Employees in this class are in regular personal contact with faculty investigators, staff and students while fabricating, constructing, calibrating, repairing, installing and servicing electronic, instrument, communication, and computer equipment. Employees are in occasional contact by telephone or in-person with vendors to purchase parts and with manufacturers service representatives to exchange information and to receive assistance on the assembly, repair, calibration, or exchange of equipment, instruments, modules, or parts.


Employees in this class may receive direction from an Instrument Technician 3 and supervision from a faculty investigator or administrator.
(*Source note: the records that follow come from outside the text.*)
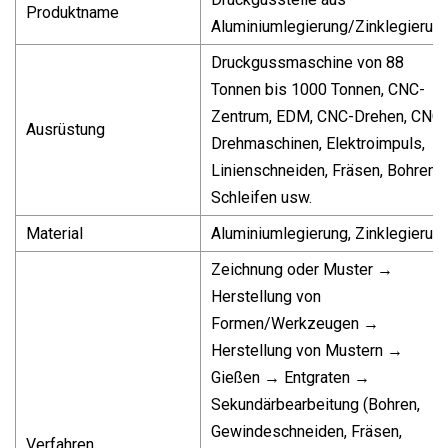
Produktname
Aluminiumlegierung/Zinklegierun
Druckgussmaschine von 88
Tonnen bis 1000 Tonnen, CNC-
Zentrum, EDM, CNC-Drehen, CNC-
Ausrüstung
Drehmaschinen, Elektroimpuls,
Linienschneiden, Fräsen, Bohren,
Schleifen usw.
Material
Aluminiumlegierung, Zinklegierun
Zeichnung oder Muster →
Herstellung von
Formen/Werkzeugen →
Herstellung von Mustern →
Gießen → Entgraten →
Sekundärbearbeitung (Bohren,
Gewindeschneiden, Fräsen,
Verfahren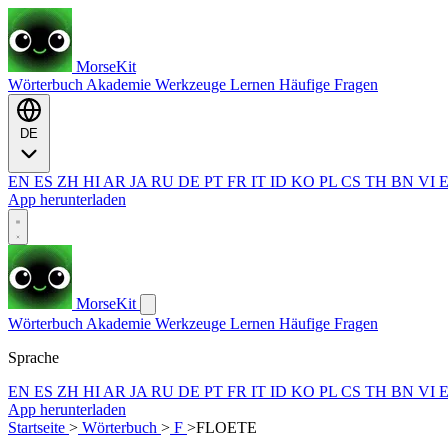
MorseKit
Wörterbuch
Akademie
Werkzeuge
Lernen
Häufige Fragen
DE
EN
ES
ZH
HI
AR
JA
RU
DE
PT
FR
IT
ID
KO
PL
CS
TH
BN
VI
App herunterladen
MorseKit
Wörterbuch
Akademie
Werkzeuge
Lernen
Häufige Fragen
Sprache
EN
ES
ZH
HI
AR
JA
RU
DE
PT
FR
IT
ID
KO
PL
CS
TH
BN
VI
App herunterladen
Startseite
>
Wörterbuch
>
F
>
FLOETE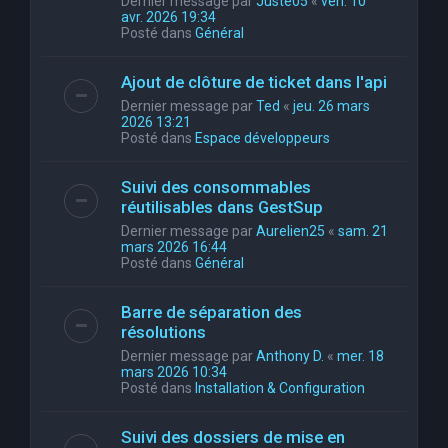
Dernier message par
Juste05
«
ven. 10
avr. 2026 19:34
Posté dans
Général
Ajout de clôture de ticket dans l'api
Dernier message par
Ted
«
jeu. 26 mars
2026 13:21
Posté dans
Espace développeurs
Suivi des consommables
réutilisables dans GestSup
Dernier message par
Aurelien25
«
sam. 21
mars 2026 16:44
Posté dans
Général
Barre de séparation des
résolutions
Dernier message par
Anthony D.
«
mer. 18
mars 2026 10:34
Posté dans
Installation & Configuration
Suivi des dossiers de mise en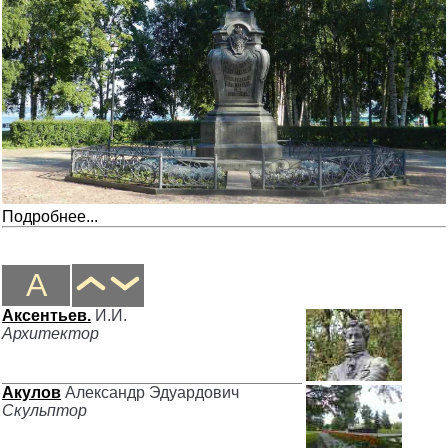
Подробнее...
А
Аксентьев.
И.И.
Архитектор
Акулов
Александр Эдуардович
Скульптор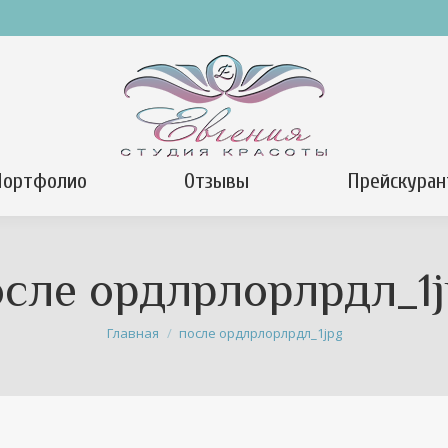
Портфолио
Отзывы
Прейскуран
осле ордлрлорлрдл_1j
Вы здесь:
Главная
после ордлрлорлрдл_1jpg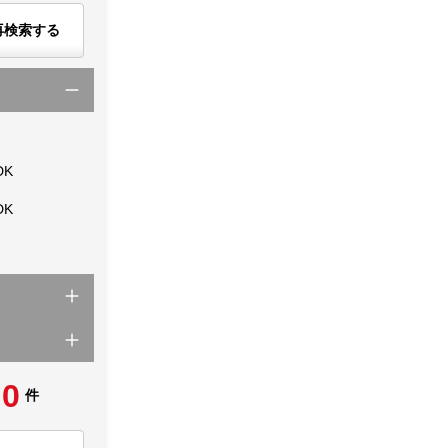
再検索する
DK
DK
0
件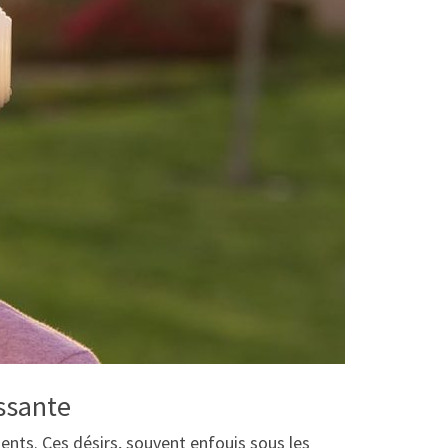
ssante
ents. Ces désirs, souvent enfouis sous les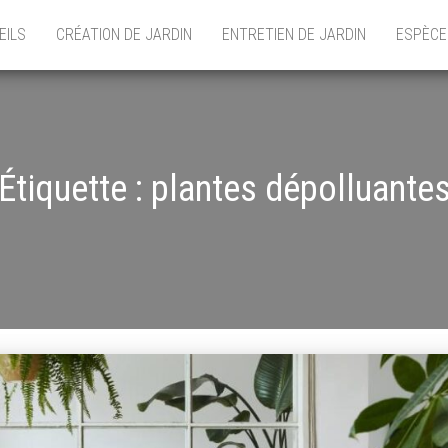
EILS
CRÉATION DE JARDIN
ENTRETIEN DE JARDIN
ESPÈCE
Étiquette :
plantes dépolluante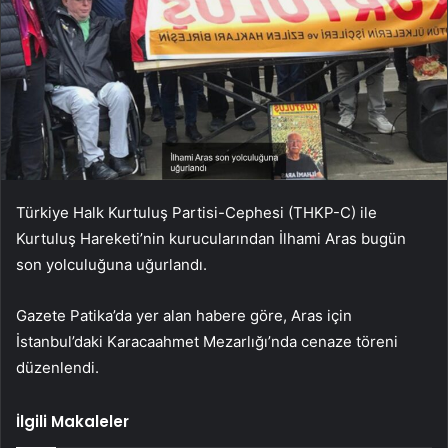
Türkiye Halk Kurtuluş Partisi-Cephesi (THKP-C) ile
Kurtuluş Hareketi’nin kurucularından İlhami Aras bugün
son yolculuğuna uğurlandı.
Gazete Patika’da yer alan habere göre, Aras için
İstanbul’daki Karacaahmet Mezarlığı’nda cenaze töreni
düzenlendi.
İlgili Makaleler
Construction and installation work is reviewed daily. Other work is reviewed on an ongoing basis, including feedback from faculty investigators, staff, and students.


One year of experience fabricating, maintaining, and installing research and/or business electronic equipment and systems; or completion of an Electronic Technician Apprenticeship program; or an Associate's degree in an Electronic Engineering Technician program.